UGT desconhece o que Passos Coelho quer dizer com "refundação"

UGT desconhece o que Passos Coelho quer dizer com "refundação"

O secretário-geral da UGT, João Proença, disse este domingo desconhecer o que o primeiro-ministro quis dizer com "refundação do memorando de entendimento" e manifestou-se "totalmente contra" qualquer cenário de revisão constitucional.

João Proença falava à Lusa à margem do IX Congresso do MODERP - Movimento Democrático de Reformados e Pensionistas, que juntou cerca de uma centena de pessoas em Lisboa.

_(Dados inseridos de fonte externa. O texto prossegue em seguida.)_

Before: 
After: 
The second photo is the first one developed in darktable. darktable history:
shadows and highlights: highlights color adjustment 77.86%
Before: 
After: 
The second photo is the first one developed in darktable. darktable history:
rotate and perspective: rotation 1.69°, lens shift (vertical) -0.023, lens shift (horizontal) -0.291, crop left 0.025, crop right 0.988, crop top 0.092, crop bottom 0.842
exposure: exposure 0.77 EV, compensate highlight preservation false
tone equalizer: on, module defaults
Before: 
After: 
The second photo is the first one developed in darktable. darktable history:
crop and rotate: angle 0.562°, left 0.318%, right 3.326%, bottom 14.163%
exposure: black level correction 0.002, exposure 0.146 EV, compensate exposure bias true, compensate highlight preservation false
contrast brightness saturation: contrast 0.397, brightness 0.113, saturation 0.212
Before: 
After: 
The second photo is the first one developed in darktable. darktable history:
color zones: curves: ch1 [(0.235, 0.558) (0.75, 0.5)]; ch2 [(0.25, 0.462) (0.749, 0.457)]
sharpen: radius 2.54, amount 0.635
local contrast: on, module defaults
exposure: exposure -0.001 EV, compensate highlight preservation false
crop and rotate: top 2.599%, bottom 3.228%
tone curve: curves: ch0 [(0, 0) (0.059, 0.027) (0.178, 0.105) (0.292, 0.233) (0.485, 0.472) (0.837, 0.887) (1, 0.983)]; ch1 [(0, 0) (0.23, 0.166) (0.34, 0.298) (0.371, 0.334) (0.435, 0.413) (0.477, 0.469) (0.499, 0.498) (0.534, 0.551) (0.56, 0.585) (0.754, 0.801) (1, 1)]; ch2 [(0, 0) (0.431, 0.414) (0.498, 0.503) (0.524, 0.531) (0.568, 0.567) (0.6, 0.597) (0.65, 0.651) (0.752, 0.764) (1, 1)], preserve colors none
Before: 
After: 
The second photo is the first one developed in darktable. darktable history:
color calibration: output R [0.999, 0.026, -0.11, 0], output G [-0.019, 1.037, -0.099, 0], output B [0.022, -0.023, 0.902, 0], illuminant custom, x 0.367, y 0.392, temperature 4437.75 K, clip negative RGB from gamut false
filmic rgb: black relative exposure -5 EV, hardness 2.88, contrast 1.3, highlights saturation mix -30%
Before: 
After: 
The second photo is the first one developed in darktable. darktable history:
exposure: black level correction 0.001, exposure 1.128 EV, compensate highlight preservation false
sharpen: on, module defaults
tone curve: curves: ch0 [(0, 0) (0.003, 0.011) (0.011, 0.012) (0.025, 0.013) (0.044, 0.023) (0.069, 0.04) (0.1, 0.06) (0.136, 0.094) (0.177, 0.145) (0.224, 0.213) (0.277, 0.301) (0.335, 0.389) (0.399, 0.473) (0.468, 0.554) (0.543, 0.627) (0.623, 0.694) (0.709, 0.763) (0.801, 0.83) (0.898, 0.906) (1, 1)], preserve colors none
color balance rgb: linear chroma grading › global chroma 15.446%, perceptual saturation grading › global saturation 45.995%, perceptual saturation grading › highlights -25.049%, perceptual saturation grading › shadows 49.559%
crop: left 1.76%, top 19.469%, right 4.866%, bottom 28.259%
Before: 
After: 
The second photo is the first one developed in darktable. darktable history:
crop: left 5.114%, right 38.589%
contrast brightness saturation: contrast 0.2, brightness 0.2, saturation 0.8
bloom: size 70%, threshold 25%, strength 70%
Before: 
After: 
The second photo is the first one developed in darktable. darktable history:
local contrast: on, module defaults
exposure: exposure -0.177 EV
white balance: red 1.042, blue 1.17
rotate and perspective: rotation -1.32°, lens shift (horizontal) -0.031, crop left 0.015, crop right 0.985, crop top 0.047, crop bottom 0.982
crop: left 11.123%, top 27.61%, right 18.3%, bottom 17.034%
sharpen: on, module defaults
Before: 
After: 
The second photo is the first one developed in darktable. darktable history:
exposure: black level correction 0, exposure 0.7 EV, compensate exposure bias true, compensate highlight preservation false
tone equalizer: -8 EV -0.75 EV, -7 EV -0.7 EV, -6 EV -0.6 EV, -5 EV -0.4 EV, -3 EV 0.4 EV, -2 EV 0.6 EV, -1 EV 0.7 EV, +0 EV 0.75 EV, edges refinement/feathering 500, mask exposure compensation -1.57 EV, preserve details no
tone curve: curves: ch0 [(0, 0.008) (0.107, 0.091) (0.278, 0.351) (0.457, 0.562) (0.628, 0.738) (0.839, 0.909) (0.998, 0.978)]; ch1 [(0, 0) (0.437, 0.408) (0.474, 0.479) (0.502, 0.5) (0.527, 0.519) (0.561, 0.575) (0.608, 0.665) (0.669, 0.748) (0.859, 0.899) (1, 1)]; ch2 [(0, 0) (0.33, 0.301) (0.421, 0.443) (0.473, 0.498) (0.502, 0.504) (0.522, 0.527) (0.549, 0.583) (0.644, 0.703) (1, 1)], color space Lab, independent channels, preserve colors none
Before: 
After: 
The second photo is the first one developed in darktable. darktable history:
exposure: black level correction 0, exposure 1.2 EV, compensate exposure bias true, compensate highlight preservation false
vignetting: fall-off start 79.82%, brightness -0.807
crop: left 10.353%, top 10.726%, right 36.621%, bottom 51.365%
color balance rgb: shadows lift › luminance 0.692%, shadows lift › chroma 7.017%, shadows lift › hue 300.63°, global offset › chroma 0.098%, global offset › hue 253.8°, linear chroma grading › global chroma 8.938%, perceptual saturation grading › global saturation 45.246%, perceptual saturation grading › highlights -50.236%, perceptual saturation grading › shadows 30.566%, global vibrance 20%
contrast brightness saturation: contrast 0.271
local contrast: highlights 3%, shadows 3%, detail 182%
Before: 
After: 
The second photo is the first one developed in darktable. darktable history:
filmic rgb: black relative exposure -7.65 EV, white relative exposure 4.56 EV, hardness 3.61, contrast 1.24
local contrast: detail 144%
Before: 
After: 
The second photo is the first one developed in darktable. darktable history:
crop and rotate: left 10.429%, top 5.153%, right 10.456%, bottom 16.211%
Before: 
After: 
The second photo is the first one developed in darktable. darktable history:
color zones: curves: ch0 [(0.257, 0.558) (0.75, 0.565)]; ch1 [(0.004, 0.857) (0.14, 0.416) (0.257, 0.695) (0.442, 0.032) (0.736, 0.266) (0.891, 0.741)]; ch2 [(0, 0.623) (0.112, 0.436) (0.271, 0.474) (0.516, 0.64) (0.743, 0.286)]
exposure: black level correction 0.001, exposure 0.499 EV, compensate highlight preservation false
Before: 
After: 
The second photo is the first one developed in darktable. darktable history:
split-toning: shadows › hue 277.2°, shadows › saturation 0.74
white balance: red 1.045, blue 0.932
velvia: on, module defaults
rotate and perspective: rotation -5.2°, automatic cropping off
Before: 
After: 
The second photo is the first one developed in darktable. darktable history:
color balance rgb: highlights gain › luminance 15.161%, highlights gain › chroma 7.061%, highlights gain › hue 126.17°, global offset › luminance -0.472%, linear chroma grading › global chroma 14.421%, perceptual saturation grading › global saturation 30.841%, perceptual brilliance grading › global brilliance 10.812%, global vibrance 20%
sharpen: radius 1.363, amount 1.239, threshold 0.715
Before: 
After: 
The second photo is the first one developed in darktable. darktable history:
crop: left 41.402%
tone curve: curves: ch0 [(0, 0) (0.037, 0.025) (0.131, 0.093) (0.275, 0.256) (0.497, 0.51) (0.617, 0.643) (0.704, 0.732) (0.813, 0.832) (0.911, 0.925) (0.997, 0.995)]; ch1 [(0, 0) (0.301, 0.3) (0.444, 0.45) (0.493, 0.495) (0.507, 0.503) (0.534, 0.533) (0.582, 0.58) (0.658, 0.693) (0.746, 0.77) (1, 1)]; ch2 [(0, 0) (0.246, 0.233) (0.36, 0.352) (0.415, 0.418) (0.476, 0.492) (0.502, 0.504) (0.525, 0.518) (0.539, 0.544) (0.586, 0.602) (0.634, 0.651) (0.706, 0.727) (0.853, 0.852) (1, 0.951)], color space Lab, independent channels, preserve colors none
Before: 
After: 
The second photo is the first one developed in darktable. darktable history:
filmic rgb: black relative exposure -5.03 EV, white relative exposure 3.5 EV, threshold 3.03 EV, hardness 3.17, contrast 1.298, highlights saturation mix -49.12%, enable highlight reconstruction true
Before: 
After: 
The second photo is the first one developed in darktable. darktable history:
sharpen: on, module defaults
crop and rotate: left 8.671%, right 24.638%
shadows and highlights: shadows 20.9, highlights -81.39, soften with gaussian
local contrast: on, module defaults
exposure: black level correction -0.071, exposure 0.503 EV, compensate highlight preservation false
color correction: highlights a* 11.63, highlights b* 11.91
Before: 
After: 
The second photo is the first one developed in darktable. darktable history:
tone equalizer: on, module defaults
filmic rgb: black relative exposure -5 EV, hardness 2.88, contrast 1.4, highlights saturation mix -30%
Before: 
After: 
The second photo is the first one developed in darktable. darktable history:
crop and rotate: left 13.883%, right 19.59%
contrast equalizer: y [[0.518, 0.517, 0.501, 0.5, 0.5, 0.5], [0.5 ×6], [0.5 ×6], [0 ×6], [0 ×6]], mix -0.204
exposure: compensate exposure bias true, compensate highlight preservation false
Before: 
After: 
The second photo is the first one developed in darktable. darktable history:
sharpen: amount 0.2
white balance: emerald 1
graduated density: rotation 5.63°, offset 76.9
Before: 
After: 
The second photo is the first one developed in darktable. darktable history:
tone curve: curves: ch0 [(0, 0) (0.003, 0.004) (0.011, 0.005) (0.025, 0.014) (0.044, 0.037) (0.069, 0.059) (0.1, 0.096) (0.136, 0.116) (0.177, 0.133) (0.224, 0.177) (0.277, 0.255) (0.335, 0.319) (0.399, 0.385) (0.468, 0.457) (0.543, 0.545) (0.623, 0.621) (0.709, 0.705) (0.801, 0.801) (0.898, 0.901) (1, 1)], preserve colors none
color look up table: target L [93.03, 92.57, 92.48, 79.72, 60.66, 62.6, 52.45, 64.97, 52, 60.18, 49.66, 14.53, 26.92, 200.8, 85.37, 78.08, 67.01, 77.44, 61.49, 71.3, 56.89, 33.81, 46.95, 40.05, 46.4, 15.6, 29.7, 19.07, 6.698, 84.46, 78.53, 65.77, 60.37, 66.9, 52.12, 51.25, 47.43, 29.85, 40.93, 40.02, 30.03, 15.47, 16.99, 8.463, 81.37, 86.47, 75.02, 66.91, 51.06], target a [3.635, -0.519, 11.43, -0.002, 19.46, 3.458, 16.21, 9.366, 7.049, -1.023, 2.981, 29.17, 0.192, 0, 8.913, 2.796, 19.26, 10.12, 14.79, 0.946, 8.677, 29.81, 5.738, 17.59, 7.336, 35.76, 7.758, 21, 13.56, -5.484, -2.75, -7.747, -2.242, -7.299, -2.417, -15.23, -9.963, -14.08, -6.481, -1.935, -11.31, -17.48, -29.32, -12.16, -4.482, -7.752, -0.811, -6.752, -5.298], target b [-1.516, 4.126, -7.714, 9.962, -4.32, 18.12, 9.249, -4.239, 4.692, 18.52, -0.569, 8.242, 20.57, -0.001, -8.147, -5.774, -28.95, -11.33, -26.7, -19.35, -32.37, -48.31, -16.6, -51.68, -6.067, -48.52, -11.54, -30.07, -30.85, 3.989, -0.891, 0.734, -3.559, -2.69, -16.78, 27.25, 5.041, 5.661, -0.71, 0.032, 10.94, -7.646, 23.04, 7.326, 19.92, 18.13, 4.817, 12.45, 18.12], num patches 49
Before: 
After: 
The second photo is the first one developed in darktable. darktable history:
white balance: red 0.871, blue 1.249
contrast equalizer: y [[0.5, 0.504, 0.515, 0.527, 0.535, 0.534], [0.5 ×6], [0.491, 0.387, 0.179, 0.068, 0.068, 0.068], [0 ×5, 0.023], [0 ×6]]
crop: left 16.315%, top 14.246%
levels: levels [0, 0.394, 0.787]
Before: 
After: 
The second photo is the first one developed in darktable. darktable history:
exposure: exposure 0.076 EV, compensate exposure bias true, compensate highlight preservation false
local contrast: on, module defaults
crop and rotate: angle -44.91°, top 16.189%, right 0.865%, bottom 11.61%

No encerramento das jornadas parlamentares conjuntas do PSD e do CDS-PP, que decorreu no sábado na Assembleia da República, o primeiro-ministro afirmou que até 2014 vai realizar-se uma reforma do Estado que constituirá "uma refundação do memorando de entendimento" e defendeu que o PS deve estar comprometido com esse processo.

Instado a comentar estas afirmações, João Proença disse: "Ainda não sabemos bem o que é que o primeiro-ministro e presidente do PSD queria dizer com essa questão de refundação".

No entanto, acrescentou João Proença, existem "três questões que estão nessas discussões".

A primeira é que "infelizmente o Governo perdeu claramente de vista que deve haver um grande diálogo entre partidos, nomeadamente com o Partido Socialista, relativamente às medidas do acordo com a troika".

João Proença recordou que em maio do ano passado, quando foi assinado o memorando de entendimento com a troika, "o acordo foi feito nessa base e depois o Governo foi deixando cair e hoje há decisões, muitas vezes tomadas nas costas dos portugueses, entre o Governo ou parte do Governo e a troika com total ignorância da população e sem qualquer diálogo com o partido da oposição".

Por isso, se as afirmações de Passos Coelho foram "no sentido de haver um maior diálogo e maior compromisso em termos nacionais em relação à troika parece-nos positivo. Esperemos que assim seja".

O líder da central sindical apontou como segunda questão o Estado Social, que apesar de ter "carências", responde a "uma grande conquista das pessoas de terem direito à educação, saúde e à proteção social".

Apesar de nos últimos tempos se assistir a um "ligeiro desequilíbrio" devido à subida do desemprego, Proença sublinhou que esta é uma situação transitória, mas defendeu que necessário prever a sustentabilidade futura da segurança social.

"Da nossa parte há uma permanente abertura ao diálogo sobre estas matérias, nomeadamente cofinanciar o Estado Social", sublinhou o secretário-geral

João Proença disse que há abertura para a discussão sobre este tema, mas apontou que "tem de haver um amplo consenso" em relação a esta matéria.

"Quando se mexe em questões estruturais não pode ser por decisão do Governo, tem de ter um apoio que garanta a estabilidade das políticas".

Em relação à terceira questão, que João Proença apontou como o "desafio" que foi feito ao PS para "entrar num processo de revisão constitucional, a central sindical diz-se "totalmente contra".

"Achamos totalmente absurdo que seja a troika ou quaisquer ideias do Governo que possam condicionar o quadro constitucional. A Constituição também deve garantir a estabilidade e confiança dos portugueses", disse.

Proença salientou que em Portugal vive-se atualmente momentos de forte insegurança dada a precariedade e queda de rendimento das famílias.

"No momento em que há insegurança causar mais um problema merece a nossa total oposição".

A Constituição é "um garante de um quadro geral de obrigações, direitos, de organização de Estado democrático. Não pode ser uma mudança conjuntural para responder a obrigações perante a troika ou para responder a imposições externas. Parece-nos absurdo ir por esse caminho", concluiu.